Nan Hua was a very good school, one of the best in the
area, and I was extremely lucky to have a chance to go there. The teachers were
patient, the classrooms were spacious and brightly lit, and the students were
all from well-bred families.
I hated it from the instant I walked through the
schoolyard gates.
Every minute I spent there was torture (except for
lunch hour, and occasionally, gym). Trapped in a classroom with nothing to do
but puzzle at the words in my texts or listen to the droning voice of the
teacher , I almost missed the aches and pains of my father’s morning regimen—a sore
body was better than a numb brain any day. The boredom forced me to find ways
of amusing myself. I’d make faces at other students, or thump rhythms on the
desk with my palms, or fall out my chair by accident…over and over again.
After a few noisy but enjoyable disruptions, the
teacher would usually drag me out into the hall.
“Chan Kong-sang, you’ll never amount to anything!” she’d tell me, her
Pag. 16
face stretched out in anger. It would be all I could
do to avoid breaking into laughter. (It really was a very funny expression.)

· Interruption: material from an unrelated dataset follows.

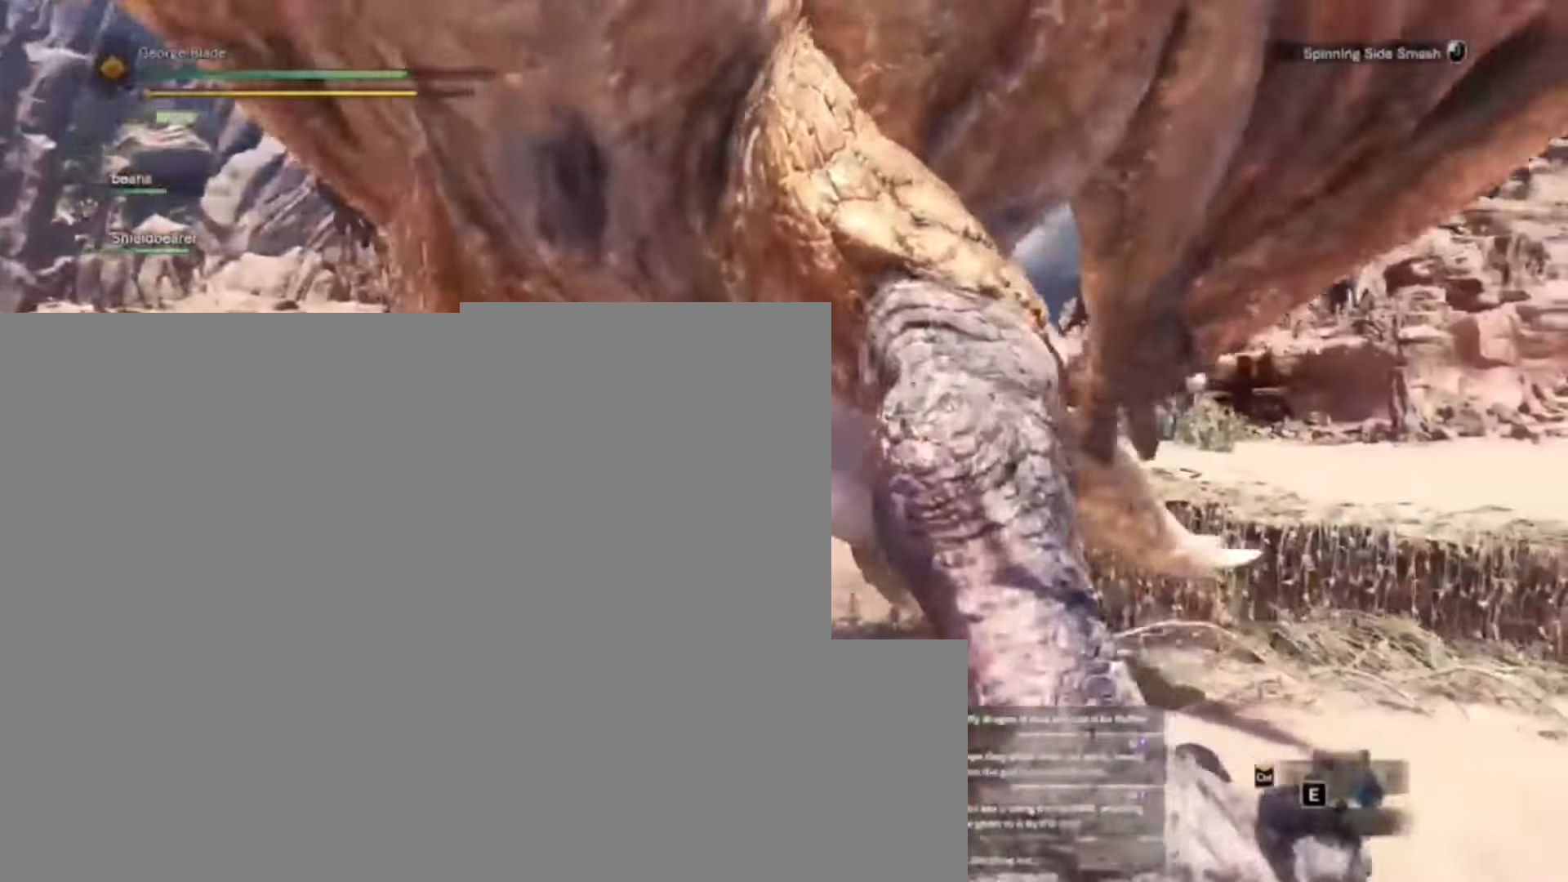
{"keys": ["a", "w"], "events": [[500, "a", "down"]]}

In those days, teachers could be creative with their
punishments. Usually I’d have to stand for the rest of the period holding a
desk over my head. Sometimes I’d have to wear a sign around my neck, explaining
the nature of my crime. Like, “This is a noisy, ill-behaved boy.” Or, “This boy
lost all of his books.” Or, “This boy has not done his homework.” Sometimes it
would just say, in a couple of characters, “Useless!” To be honest, I couldn’t
read very well back then, so I’d have to make my teacher’s word as to what they
said.
Standing out in the hall was peaceful, at least. And
if no one was looking, I’d gently put the desk down, lean against the wall, and
catch a few winks. Learning how to sleep standing up was probably the most
useful thing school ever taught me.
Actually, now I regret not having paid more attention
in school. You can’t ever go back again, and I’ll never know the pleasures of
the classics, or higher mathematics, or the great lessons of history. Once in a
while, I wonder what would have happened if had taken the other path, the one
that led to high school, and college, and a respectable career in business. Or
maybe law, or medicine.
I could have been the world’s most famous doctor.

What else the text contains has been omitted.